"They call me a woodsman": cognitive and social aspects on the relationships between woodsmen and forest researchers
Keywords:Traditional Knowledge, Scientific Knowledge, Ethnoforestry, Ethnobotany, Ethnoecology
AbstractWoodsmen or "mateiros" are people who are commonly hired or contracted to work as special local collaborators, often guiding scientists inside the forest, providing local names of plants and other useful information. We interviewed forest researchers and woodsmen to unveil the process of forest science production in the coastal zone of Northeast Brazil. The concept of network is used as a basis for discussing the connections involving forest knowledge production in and outside scientific academic environments. We presumed that the so-called social invisibility of woodsmen would be a consequence of the asymmetric relationship they have with formal researchers.
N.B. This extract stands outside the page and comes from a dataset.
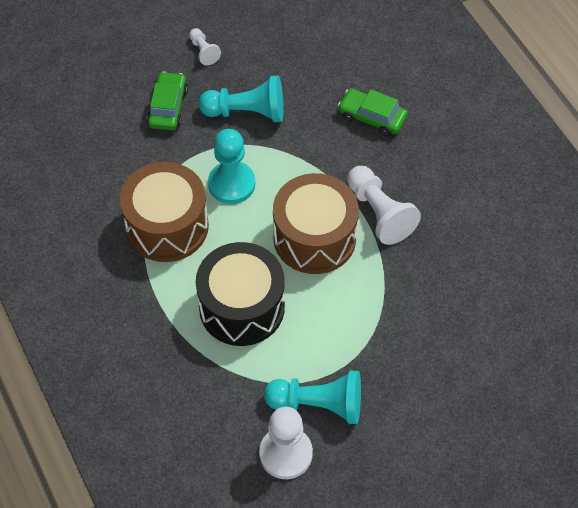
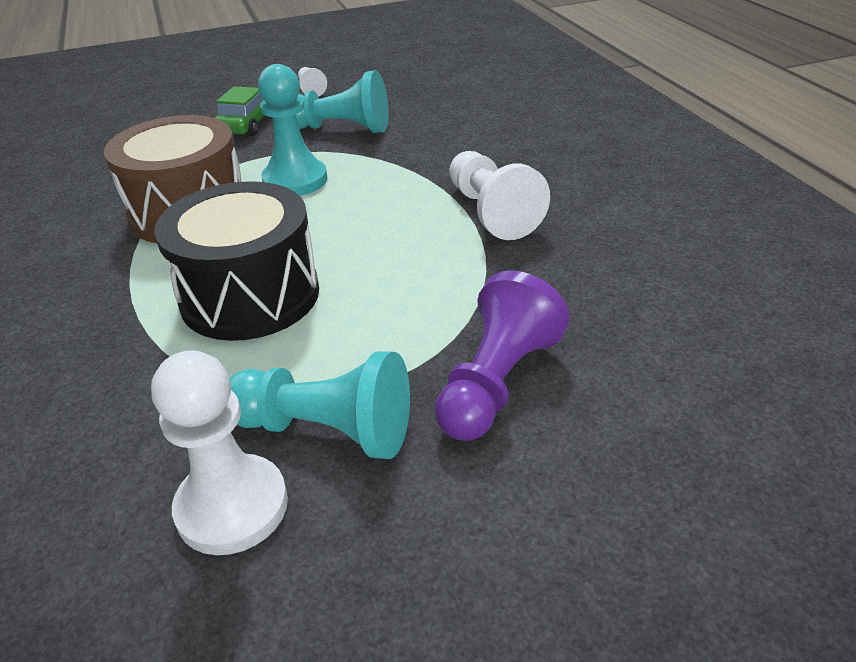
camera: 10 degrees right, 20 degrees down
brown drum [273,173,359,274] -> none
green car [338,88,408,136] -> none
none -> purple pawn [434,270,570,441]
Information from the interviews was analyzed by means of thematic coding through the content-analysis technique. We found that the "woodsman" category is mainly an academic construct; a designation attributed generally in an unilateral way by scientific professionals towards some people who work as local experts on plants and other components of forest ecosystems. All of the woodsmen we found were men with a low degree of formal education. Researchers tended to recognize woodsmen as bearers of some indispensable information, although treated as a subordinate and local source of knowledge. Although most researchers realized that woodsmen are key collaborators, most of them never referred explicitly to the aid received from these partners. People from both groups agreed that woodsmen are more and more difficult to find. We suggest that forest researchers dealing with woodsmen should develop a more critical vision on the social relationships in which they are involved while doing fieldwork.